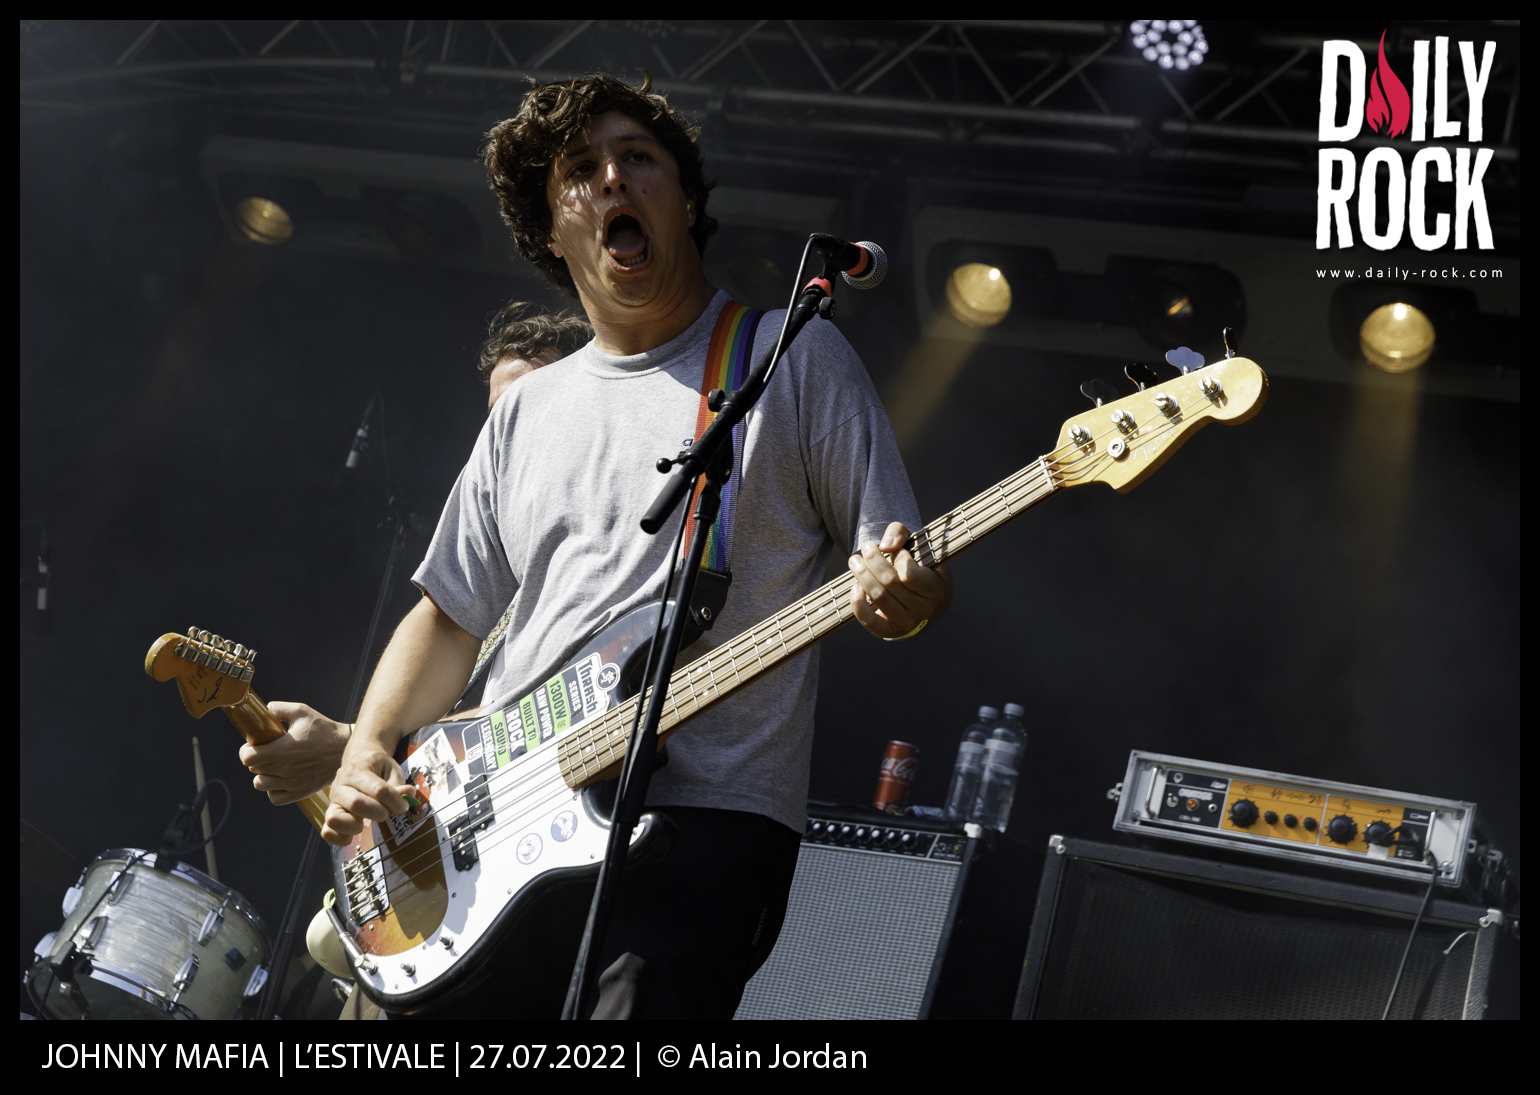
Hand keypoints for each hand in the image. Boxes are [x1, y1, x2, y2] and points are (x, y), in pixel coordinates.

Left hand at [239, 701, 349, 804]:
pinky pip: (274, 798)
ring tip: (273, 766)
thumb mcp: (302, 711)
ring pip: (260, 784)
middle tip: (267, 752)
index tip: (253, 746)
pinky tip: (280, 779)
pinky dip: (273, 790)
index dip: (246, 751)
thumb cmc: (323, 729)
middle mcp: (286, 769)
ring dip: (263, 775)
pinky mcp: (299, 793)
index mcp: (283, 749)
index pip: (248, 758)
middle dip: (257, 759)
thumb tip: (264, 710)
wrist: (344, 749)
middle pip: (254, 769)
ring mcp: (292, 783)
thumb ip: (279, 708)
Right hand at [321, 734, 414, 846]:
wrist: (357, 760)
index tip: (403, 806)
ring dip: (355, 826)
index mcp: (356, 770)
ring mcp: (332, 802)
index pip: (378, 790)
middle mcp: (340, 786)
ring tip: (366, 822)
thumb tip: (408, 794)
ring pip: (334, 819)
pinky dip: (341, 838)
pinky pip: (328, 833)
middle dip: (379, 812)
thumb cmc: (376, 766)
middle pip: (356, 804)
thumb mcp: (390, 768)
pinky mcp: (330, 815)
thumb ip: (397, 784)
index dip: (395, 801)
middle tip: (386, 812)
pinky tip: (355, 834)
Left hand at [848, 521, 951, 639]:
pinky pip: (870, 621)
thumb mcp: (914, 545)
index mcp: (936, 589)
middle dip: (873, 561)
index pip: (910, 574)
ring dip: (862, 576)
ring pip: (879, 597)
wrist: (920, 599)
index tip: (895, 550)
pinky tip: (855, 587)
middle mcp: (925, 609)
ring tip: (855, 560)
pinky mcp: (890, 632)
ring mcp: (908, 623)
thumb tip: (886, 545)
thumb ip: (900, 533)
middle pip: (890, 583)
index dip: (898, 558)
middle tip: (866, 547)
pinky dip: (858, 604)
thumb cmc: (916, 567)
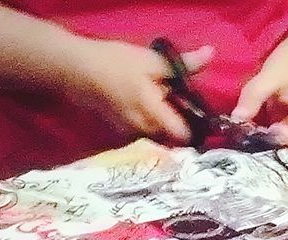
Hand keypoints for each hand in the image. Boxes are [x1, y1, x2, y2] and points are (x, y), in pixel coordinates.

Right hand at [68, 39, 213, 143]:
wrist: (75, 69)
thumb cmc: (115, 63)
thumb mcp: (152, 60)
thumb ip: (185, 64)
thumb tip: (212, 54)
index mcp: (154, 117)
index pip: (184, 137)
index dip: (195, 127)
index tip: (199, 113)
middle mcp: (143, 133)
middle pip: (172, 137)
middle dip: (180, 122)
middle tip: (181, 100)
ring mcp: (130, 135)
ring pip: (158, 135)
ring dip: (163, 121)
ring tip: (163, 100)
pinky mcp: (120, 131)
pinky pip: (144, 131)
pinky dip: (149, 120)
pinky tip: (145, 103)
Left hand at [232, 40, 287, 147]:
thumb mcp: (272, 75)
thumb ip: (255, 96)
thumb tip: (237, 119)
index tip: (273, 129)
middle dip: (270, 144)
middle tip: (249, 134)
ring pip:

=====

● **What you will do**
Your answer should hold the line with "thumb mcp: (152, 60)" and each line after it to the end of the data, retyped exactly. Include no other lines.

● **Worked solution**
thumb mcp: (152, 60)
thumb ip: (185, 64)
thumb tip: (212, 54)
index mcp: (154, 117)
index pip: (184, 137)
index dip: (195, 127)
index tip: (199, 113)
middle mcp: (143, 133)
middle pip: (172, 137)
middle dip: (180, 122)
middle tip: (181, 100)
ring mcp: (130, 135)
ring pip: (158, 135)
ring dip: (163, 121)
ring tip: (163, 100)
pinky mcp: (120, 131)
pinky pip: (144, 131)
pinky dip: (149, 120)
pinky tip: (145, 103)
Left hand at [232, 40, 287, 147]:
thumb mcp: (272, 75)
thumb ip: (255, 96)
thumb tip: (237, 119)
index tip: (273, 129)
middle dip: (270, 144)
middle tip: (249, 134)
ring pip:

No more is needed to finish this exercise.